Model Predictive Control and Reinforcement Learning: a unifying approach

Abstract

The aim of this thesis is to propose new insights in the field of Model Predictive Control (MPC) combined with Reinforcement Learning (RL) algorithms, in the following research contexts: • Set-theoretic Receding Horizon Control for unknown dynamical systems. The proposed methodology is based on three elements: Linear Time-Invariant system behaviour; Data-Driven modelling, and Reinforcement Learning technicalities. These are appropriately combined in order to derive an accurate outer convex approximation of the nonlinear evolution of an unknown system. The effectiveness of the obtained uncertain polytopic model has been tested using a probabilistic approach. • Platoons on Urban Road Networks. Here, the main goals are to alleviate traffic congestion and reduce the CO2 emissions of autonomous vehicles. The core of this part of the project is the formal definition of new strategies, comprehensive of routing algorithms and distributed control systems within a theoretical formulation.
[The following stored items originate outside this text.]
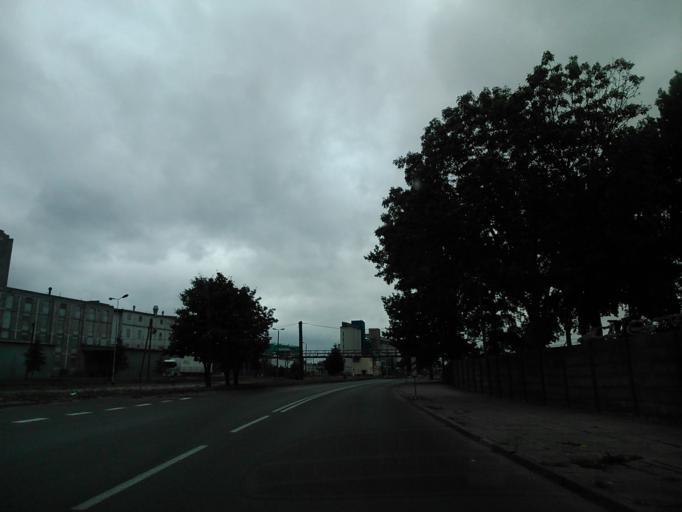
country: PL
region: Kujawsko-Pomorskie
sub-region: Powiat inowroclawski
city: Kruszwica
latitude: 52.6797
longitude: 18.3123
To efficiently evaluate the performance of the proposed control architecture, a co-simulation between SUMO (Simulation of Urban MObility) and MATLAB has been implemented. • An intelligent multi-layer control architecture for logistics operations of autonomous vehicles in manufacturing systems. Similar to the case of autonomous vehicles on Urban Road Networks, Reinforcement Learning and Model Predictive Control are combined to solve the problem of task scheduling, routing and control. • Autonomous vehicle platoons subject to cyber-attacks. The core of this problem is how to detect and to deal with false data injections in the field of intelligent transportation systems.